Oral History Workshop – 3
Documents and interviews
Shahed Yazdan
Translated by M. B. Khoshnevisan
2022-12-20
The oral history website is going to provide the educational materials of some oral history workshops to the audience in written form. The present series has been prepared using the materials of one of these workshops. As you will see, many of the provided contents are not original or less said contents, but we have tried to provide categorized contents so that they can be used more.
Document
Since oral history is a history, it must be documented and quoted from a document, so here we claim that memory is a document; but is memory really a document?
In the past, up to about 40-50 years ago, written (paper) items were called documents, but nowadays oral workers call everything that has "indication" and indicates an event, incident, speech, or the like as documents. For example, when someone says "I went and targeted a tank", because his statement indicates an incident, it is a document.
Some, including the history professors of decades ago who traditionally think about this issue, do not agree with this definition. From the point of view of these people, these items are not documents but "evidence". These people do not accept anything but paper as a document, but nowadays, due to the spread of oral history, they have accepted in all the universities of the world that the traditional definition of a document no longer applies and we have an oral document.
Thus, from this point of view, memory "can" be a document.
Oral tradition
Oral tradition is the stories and proverbs that our grandfathers and grandmothers tell us, and these traditions have been quoted chest to chest from the past. But these cases have no reference and time. These cases are not considered as oral history, but are included in the category of oral tradition. These are customs that are transferred orally from one generation to another.
Interview
We said that the method of obtaining memory is the interview; but we have several interview models. In terms of method, interviews are classified into various categories such as written, telephone, fax, internet, etc., but the thing that answers our work in oral history is the face-to-face oral interview. This type of interview, apart from the interview technique, has also social customs. Because of this, the oral history interview will be difficult.

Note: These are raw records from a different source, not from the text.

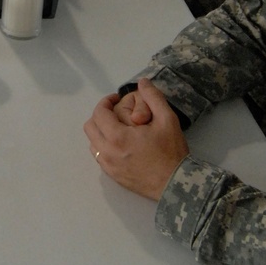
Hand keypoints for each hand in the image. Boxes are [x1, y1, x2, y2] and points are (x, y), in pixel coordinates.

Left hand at [83, 79, 187, 200]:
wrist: (175, 184)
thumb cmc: (171, 151)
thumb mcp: (167, 119)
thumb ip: (153, 97)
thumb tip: (142, 81)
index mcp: (117, 136)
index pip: (99, 113)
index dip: (106, 102)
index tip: (116, 99)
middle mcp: (107, 152)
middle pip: (90, 127)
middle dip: (100, 115)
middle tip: (115, 111)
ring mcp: (108, 166)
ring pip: (92, 142)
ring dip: (100, 131)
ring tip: (117, 127)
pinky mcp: (112, 176)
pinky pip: (99, 156)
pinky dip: (104, 146)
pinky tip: (120, 144)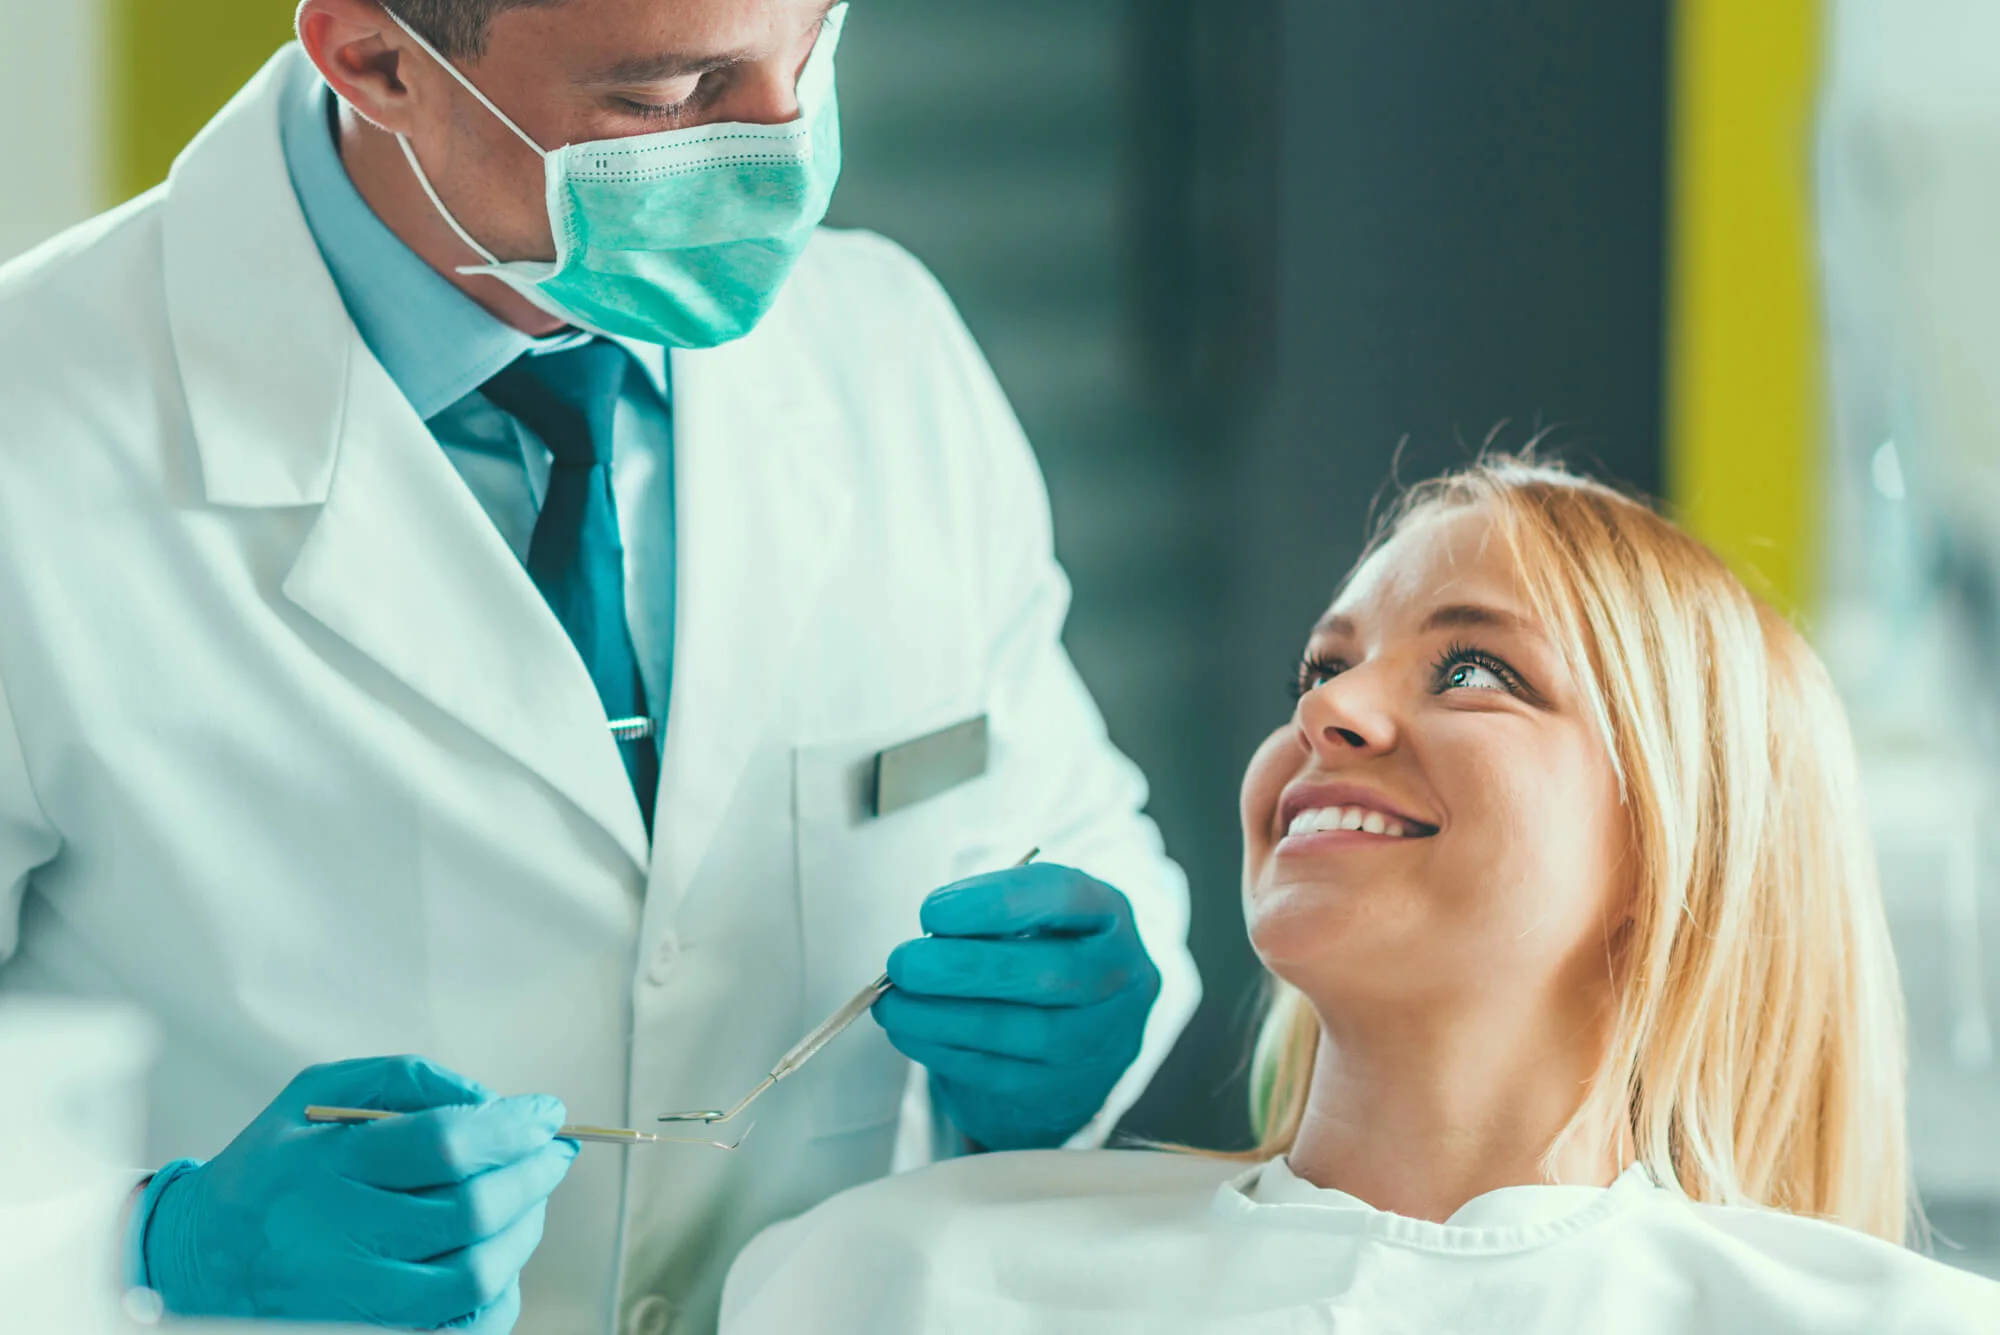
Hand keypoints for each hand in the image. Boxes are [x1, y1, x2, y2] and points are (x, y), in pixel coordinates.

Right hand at [140, 1055, 577, 1330]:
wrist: (197, 1258)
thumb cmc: (273, 1167)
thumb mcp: (319, 1095)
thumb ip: (410, 1082)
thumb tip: (497, 1103)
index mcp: (321, 1166)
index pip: (443, 1144)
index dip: (511, 1128)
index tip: (547, 1115)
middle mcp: (331, 1237)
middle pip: (468, 1212)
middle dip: (532, 1177)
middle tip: (553, 1155)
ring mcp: (344, 1299)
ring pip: (471, 1275)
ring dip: (523, 1232)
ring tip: (532, 1200)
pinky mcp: (357, 1332)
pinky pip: (455, 1326)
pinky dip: (496, 1294)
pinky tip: (500, 1257)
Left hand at [874, 863, 1160, 1150]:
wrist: (1074, 1043)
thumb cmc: (1038, 960)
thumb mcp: (1031, 922)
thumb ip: (990, 922)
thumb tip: (927, 942)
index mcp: (1110, 915)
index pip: (1065, 897)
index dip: (996, 902)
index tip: (932, 911)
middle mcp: (1120, 978)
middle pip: (1051, 973)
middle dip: (965, 967)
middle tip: (903, 962)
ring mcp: (1101, 1040)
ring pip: (1022, 1031)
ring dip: (941, 1016)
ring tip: (891, 1003)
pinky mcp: (1069, 1091)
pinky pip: (1000, 1073)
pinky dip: (943, 1050)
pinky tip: (908, 1032)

In terms of content, interviews are divided into superficial interviews and in-depth interviews. A superficial interview is a press interview; for this reason, reporters who interview people for the press are not necessarily good interviewers for oral history because an interview in oral history should be an in-depth interview. In a superficial interview, we ask the question to get the answer, but in an in-depth interview, we ask the question to get the answer and be convinced. In the oral history, we should not give up until we are satisfied because otherwise this interview will be a weak one.
Superficial interview →we ask questions →we get the answers
In-depth interview→ we ask questions→ we get answers→ we are convinced
For instance, if someone said: "We were two and took ten RPG rockets and went by a motorcycle and targeted twenty tanks..." we should be allowed not to be satisfied because in the best case, if all the rockets hit the target and nothing else happen, no more than ten tanks will be destroyed.
Or a sentinel of watchtower had said in his memoirs that during my watching in 24 hours, we took 24,000 dead from the enemy. Can you imagine if they put 24,000 dead together, what area is needed? Even if these bodies are placed in two or three layers, a lot of space is needed, which cannot be placed in the limited space of the war pad; therefore, one should not be easily convinced with what the interviewee said.
In oral history and by using in-depth interview, the interviewer is convinced; but in superficial (press) interview, the answers of the interviewee are just heard. |
In oral history, the interviewer must also have characteristics such as having information dominance over the subject of the interview, because if he or she does not have enough information about the subject of the interview, he or she may not be able to be convinced. For this reason, the oral interviewer is said to be an oral "historian".
Supplementary interview
Since being convinced in an in-depth interview is of great importance, we need a supplementary interview. Compilation of oral history without a supplementary interview has no meaning. By using the supplemental interview, the points and parts that are missing from the initial interview or the ones that are needed to be reviewed and completed, will be corrected.